A great deal of online games of the Dreamcast era (so early 2000s) are being resurrected exactly through this method and people are enjoying them to this day: https://www.dreamcast-talk.com/forum/app.php/page/onlinegame...
- Civilization (the original). I can literally remember waking up at noon and just starting to play the game and then looking up and it was dark outside;
- Zork
- Prince of Persia (the original); and
- ... Bandit Kings of Ancient China
I literally had 20+ hour playing sessions of BKoAC. Like I even played this multiplayer (hot chair). I can remember getting to the point where me and my friend had split the map pretty much and he decided to attack me. I basically held a defensive line along a river and used magic to break the offensive line.

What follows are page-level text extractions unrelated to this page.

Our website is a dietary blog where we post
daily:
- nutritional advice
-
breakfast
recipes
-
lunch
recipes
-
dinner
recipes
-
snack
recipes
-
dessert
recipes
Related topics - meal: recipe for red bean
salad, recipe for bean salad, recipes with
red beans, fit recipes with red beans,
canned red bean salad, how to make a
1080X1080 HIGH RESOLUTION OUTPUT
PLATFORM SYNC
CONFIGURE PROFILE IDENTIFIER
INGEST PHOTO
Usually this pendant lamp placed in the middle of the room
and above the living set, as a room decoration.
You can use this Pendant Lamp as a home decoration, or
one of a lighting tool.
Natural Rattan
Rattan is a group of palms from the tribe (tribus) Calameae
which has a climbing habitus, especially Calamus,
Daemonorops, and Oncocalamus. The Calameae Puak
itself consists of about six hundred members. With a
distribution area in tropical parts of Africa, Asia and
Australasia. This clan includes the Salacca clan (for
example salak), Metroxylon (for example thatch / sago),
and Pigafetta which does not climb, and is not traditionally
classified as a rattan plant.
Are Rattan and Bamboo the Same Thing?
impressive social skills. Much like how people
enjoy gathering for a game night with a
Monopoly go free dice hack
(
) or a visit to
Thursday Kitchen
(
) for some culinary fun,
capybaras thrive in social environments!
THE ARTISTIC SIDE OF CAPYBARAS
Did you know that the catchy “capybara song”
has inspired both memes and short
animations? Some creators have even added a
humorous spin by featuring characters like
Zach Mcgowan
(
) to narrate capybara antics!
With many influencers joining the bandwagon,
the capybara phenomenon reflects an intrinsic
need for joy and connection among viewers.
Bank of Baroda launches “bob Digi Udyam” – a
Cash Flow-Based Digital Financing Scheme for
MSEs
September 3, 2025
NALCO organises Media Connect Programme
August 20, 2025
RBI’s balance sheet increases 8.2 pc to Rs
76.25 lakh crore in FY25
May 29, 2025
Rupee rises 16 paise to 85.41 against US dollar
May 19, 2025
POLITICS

It was one of my earlier experience with tactics.
I have such fond memories of that game.
[1] https://archive.org/details/msdos_Bandit_Kings_of_Ancient_Ch...
Ha! I'm immediately thrown off by the double-space-after-period default. Fortunately that can be changed.
[0] https://archive.org/details/msdos_Mavis_Beacon_Teaches_Typin...
Amazing how good and smooth The Internet Archive has made this work!
MSDOS Development With GCC
But you need to get the version with improved AI or it is not challenging
[1] Curiously only some of them, I suppose due to some licensing restrictions?
Or try this?
https://android.stackexchange.com/questions/28045/is-there-a...
Sucks, was excited to try some games. :/
Lovely game.
Have to mess with this emu later. eXeDOS the project this thing is based on uses 6 different dosbox branches to get its compat with all the games working. This seems to be using 1? Which gets you most of them but about 200 or so will act oddly.
Game File (1 of 1) (3%; 15.1 MiB of 450.2 MiB)
Sadly they are still straight up downloading whole ISOs instead of implementing some kind of virtual file system.However I am sad not to see Crusader: no remorse in the list. This was one of my favourites games.